Reading text

MEMORANDUM OF UNDERSTANDING
Between
INTERNATIONAL MINERALS AND MINES LIMITED
and
August 8, 2008
A. BACKGROUND
This Memorandum of Understanding (“MOU”), entered into among International Minerals and Mines Limited (“IMM”), a company established under the laws of Gibraltar, and Cardero Resource Corp. (“Cardero”), a company established under the laws of British Columbia, Canada, is to set out the results of the discussions of the parties to date with respect to the proposed parameters for the formation of a formal relationship between them that will enable them to move forward to assess the mineral potential of, secure and explore and, if warranted, develop and bring to production and mine mineral deposits located in the Caucasian Region (which the parties agree consists of the Republics of Georgia, Armenia and Azerbaijan, the north-east region of Turkey and certain divisions, republics and territories in Russia) (each, individually, an “Agreed Territory” and collectively, the “Agreed Territories”) utilizing IMM Gold Limited, a subsidiary of IMM incorporated under the laws of Gibraltar (“IMMG”).
Notwithstanding the actual date of execution hereof, this Memorandum of Understanding is intended by the parties to have, and will have, effect as and from the 25th day of April, 2008 (the “Effective Date”).
B. PURPOSE OF THIS MOU
IMM and Cardero (collectively, the “Parties” and individually, a “Party”) recognize that there are mineral exploration and development opportunities (including precious and base metals, coal and industrial minerals) in the Agreed Territories that will require the joint capabilities and expertise of the Parties to secure, explore and, if warranted, develop.
The purpose of this MOU is to outline the general understanding of the proposed scope of the relationship between the parties (the Parties, while in such relationship, being referred to collectively as the “Consortium”) and the process anticipated for negotiation and settlement of formal documentation to give effect to such understandings, and the applicable conditions to participation in the Consortium.
The Parties recognize that IMM has the following capabilities:
●
An established track record and credibility with the Georgian and Armenian governmental agencies and officials
●
Established intellectual property including a geological database for portions of the Agreed Territories (the “Existing IMM Data”)
In this regard, IMM will be expected to use their commercially reasonable best efforts to provide introductions and advice and otherwise assist in obtaining, through IMMG, mineral resource exploration and production licenses and concessions, development charters and other required governmental permits, consents, licenses and permissions from the applicable authorities in the Agreed Territories.

Excerpted records
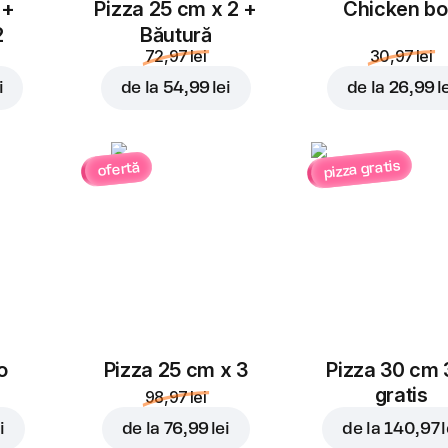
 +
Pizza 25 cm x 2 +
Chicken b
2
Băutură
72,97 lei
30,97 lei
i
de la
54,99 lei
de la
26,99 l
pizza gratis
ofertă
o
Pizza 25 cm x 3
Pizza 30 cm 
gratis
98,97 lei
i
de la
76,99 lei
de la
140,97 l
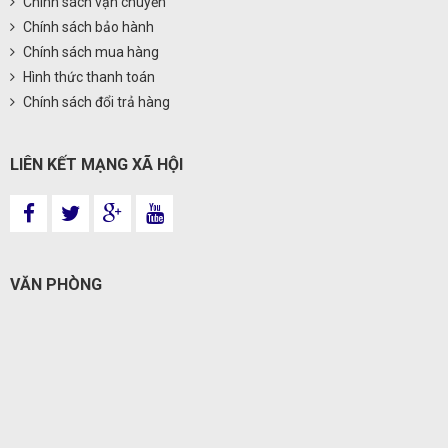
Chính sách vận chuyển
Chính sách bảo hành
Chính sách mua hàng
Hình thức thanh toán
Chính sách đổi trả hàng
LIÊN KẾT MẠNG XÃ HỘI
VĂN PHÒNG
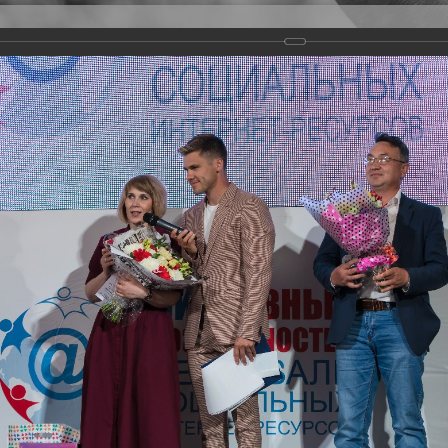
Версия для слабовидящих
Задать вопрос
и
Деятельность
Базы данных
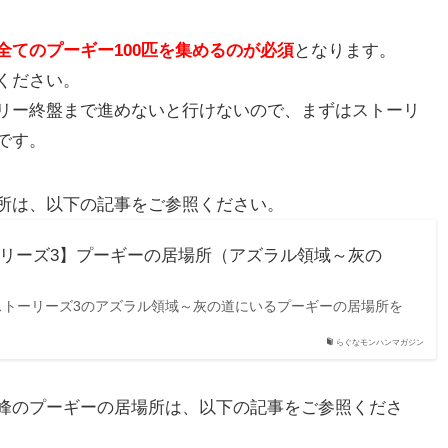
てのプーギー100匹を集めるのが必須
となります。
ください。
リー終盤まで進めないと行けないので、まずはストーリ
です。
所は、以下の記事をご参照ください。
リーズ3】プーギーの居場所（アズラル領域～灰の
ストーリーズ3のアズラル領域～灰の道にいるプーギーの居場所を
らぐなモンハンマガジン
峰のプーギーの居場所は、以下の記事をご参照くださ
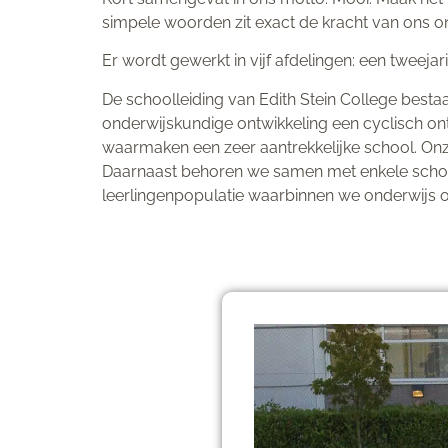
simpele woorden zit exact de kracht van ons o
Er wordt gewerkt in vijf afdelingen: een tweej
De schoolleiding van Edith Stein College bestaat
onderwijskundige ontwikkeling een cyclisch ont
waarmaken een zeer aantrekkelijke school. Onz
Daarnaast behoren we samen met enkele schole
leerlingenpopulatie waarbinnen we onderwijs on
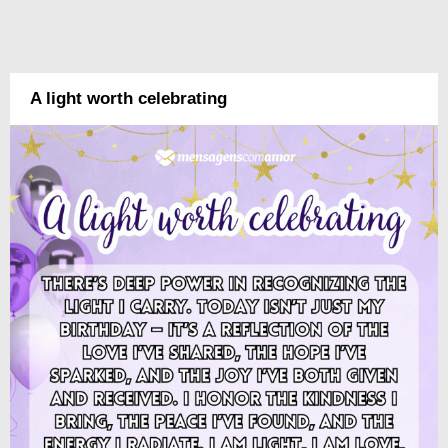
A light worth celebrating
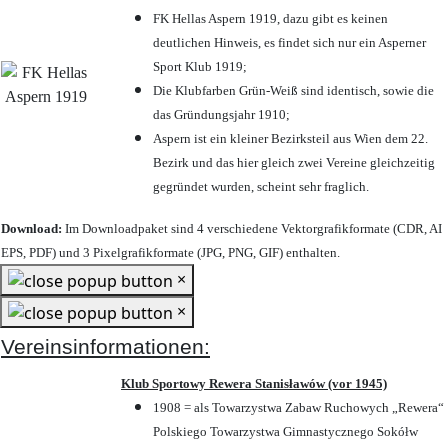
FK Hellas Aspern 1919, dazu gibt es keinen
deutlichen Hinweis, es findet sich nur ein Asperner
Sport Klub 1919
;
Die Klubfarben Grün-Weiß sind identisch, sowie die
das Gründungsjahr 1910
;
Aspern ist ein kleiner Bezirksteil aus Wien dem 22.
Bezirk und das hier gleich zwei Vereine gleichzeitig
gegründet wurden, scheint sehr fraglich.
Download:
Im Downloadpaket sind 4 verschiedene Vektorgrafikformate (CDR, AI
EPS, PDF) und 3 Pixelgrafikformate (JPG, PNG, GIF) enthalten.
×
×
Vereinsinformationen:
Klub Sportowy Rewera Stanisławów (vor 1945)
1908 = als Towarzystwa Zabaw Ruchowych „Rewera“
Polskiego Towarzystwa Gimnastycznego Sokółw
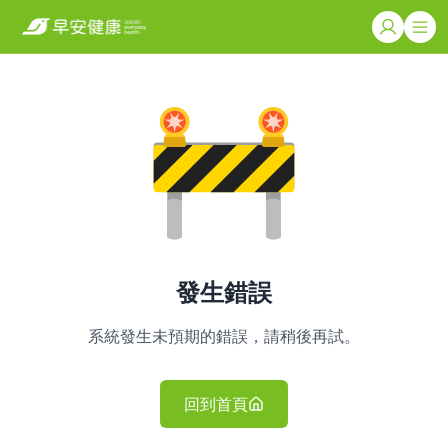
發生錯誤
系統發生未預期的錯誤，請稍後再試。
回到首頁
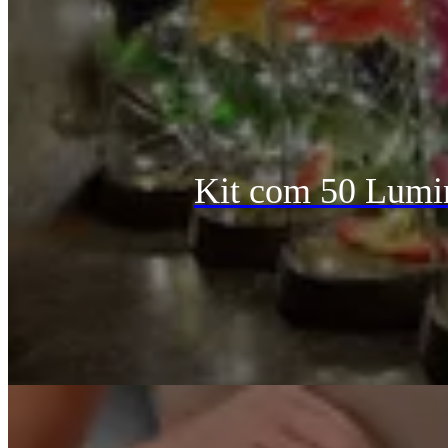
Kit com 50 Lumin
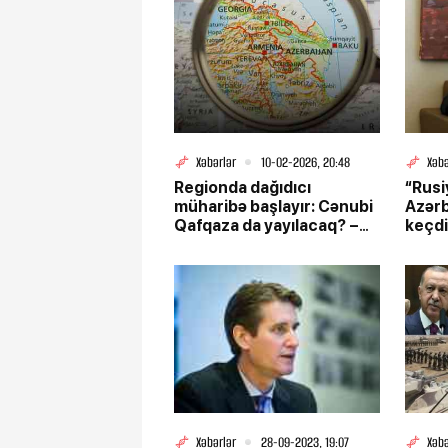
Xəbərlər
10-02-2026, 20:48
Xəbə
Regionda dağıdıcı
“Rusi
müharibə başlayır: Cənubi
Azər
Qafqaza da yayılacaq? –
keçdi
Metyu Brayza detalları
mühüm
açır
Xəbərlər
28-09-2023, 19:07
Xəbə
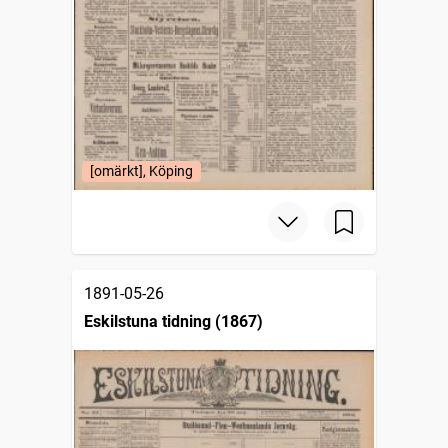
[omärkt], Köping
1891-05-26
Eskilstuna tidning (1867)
...
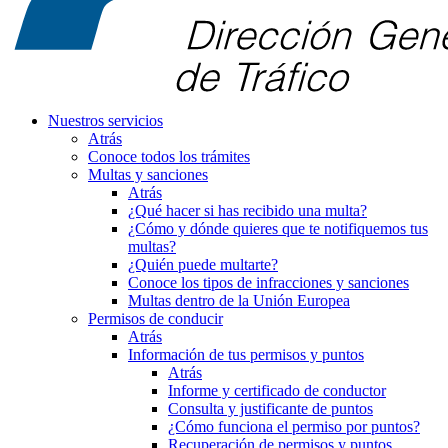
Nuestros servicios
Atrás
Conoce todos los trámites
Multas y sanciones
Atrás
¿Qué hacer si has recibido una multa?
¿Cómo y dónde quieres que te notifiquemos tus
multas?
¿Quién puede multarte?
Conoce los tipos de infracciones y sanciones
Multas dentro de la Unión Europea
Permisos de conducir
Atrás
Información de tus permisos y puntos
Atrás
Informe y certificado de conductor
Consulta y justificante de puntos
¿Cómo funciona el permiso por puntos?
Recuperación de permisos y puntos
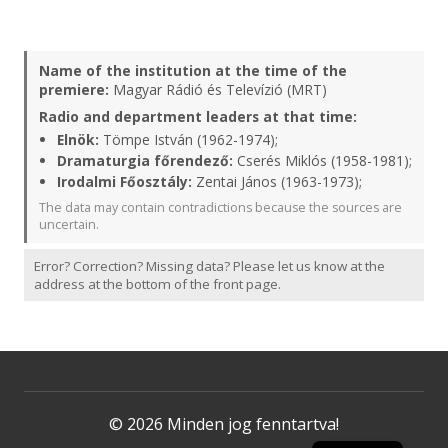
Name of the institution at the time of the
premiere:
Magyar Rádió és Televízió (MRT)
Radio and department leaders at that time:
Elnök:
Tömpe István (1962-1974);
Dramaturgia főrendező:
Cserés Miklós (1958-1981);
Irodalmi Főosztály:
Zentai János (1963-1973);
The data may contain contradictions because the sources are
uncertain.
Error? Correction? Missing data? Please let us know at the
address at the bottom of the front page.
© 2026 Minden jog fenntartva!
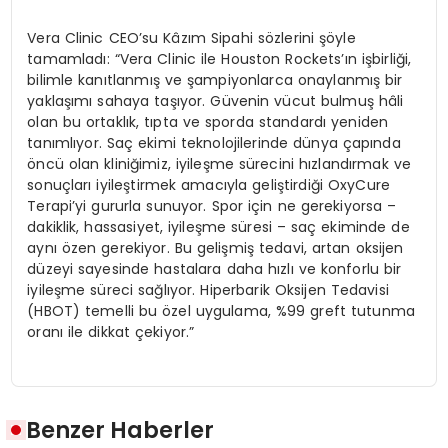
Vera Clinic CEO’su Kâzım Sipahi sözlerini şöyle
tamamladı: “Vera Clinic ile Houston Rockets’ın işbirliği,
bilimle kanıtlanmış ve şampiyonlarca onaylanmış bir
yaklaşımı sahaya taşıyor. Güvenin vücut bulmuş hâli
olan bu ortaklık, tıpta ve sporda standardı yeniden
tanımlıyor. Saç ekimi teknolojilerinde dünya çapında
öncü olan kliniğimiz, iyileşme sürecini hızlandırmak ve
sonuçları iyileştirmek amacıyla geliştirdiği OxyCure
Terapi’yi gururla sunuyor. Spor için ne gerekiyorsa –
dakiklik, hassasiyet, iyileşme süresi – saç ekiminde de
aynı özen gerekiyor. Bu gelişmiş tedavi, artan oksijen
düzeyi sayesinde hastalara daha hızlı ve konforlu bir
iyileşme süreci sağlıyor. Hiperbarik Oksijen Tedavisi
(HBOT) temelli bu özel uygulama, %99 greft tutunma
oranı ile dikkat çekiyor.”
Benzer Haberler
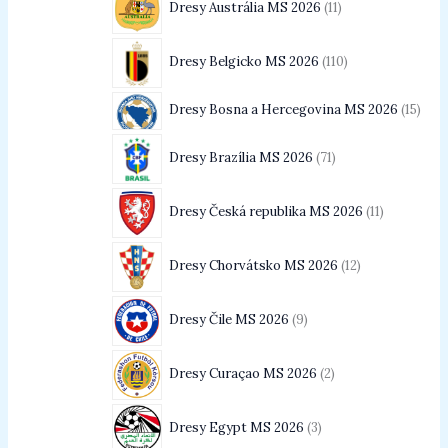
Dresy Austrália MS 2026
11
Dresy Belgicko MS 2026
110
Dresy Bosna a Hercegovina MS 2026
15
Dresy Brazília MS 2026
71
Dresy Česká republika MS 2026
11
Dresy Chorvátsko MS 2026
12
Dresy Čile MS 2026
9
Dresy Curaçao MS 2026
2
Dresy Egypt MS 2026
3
==
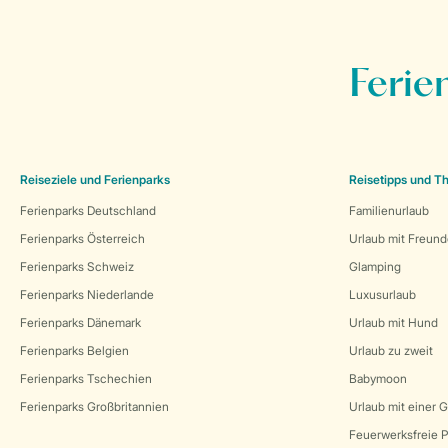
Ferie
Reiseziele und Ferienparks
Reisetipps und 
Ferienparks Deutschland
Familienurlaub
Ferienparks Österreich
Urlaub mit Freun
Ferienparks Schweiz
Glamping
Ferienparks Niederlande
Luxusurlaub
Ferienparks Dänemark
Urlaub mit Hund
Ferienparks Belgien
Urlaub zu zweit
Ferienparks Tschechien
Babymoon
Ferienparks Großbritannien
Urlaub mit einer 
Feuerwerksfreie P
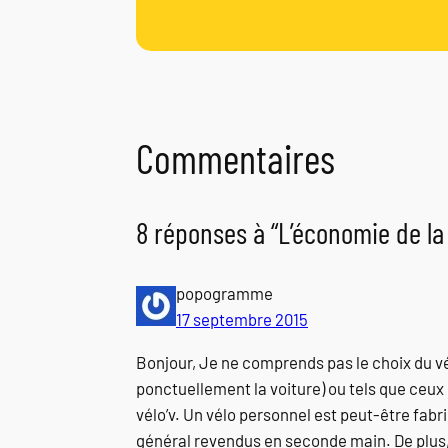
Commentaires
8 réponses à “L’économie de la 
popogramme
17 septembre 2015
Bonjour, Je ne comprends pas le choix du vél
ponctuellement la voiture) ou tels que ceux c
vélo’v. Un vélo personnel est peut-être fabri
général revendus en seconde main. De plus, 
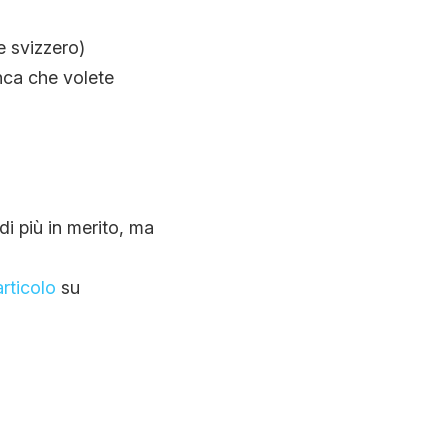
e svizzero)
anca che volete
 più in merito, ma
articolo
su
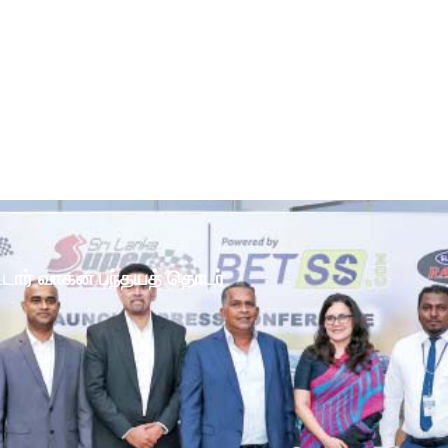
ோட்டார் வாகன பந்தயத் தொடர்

Required actions
a - List every country the memorandum of understanding names as part of the Caucasian Region.
b - Copy out the stretch of the memorandum of understanding from "The purpose of" through "in the Consortium.".

Responses to the exercise
a - Georgia, Armenia, Azerbaijan, Turkey, Russia

b -
The purpose of this MOU is to outline the general understanding of the proposed scope of the relationship between the parties (the Parties, while in such relationship, being referred to collectively as the “Consortium”) and the process anticipated for negotiation and settlement of formal documentation to give effect to such understandings, and the applicable conditions to participation in the Consortium.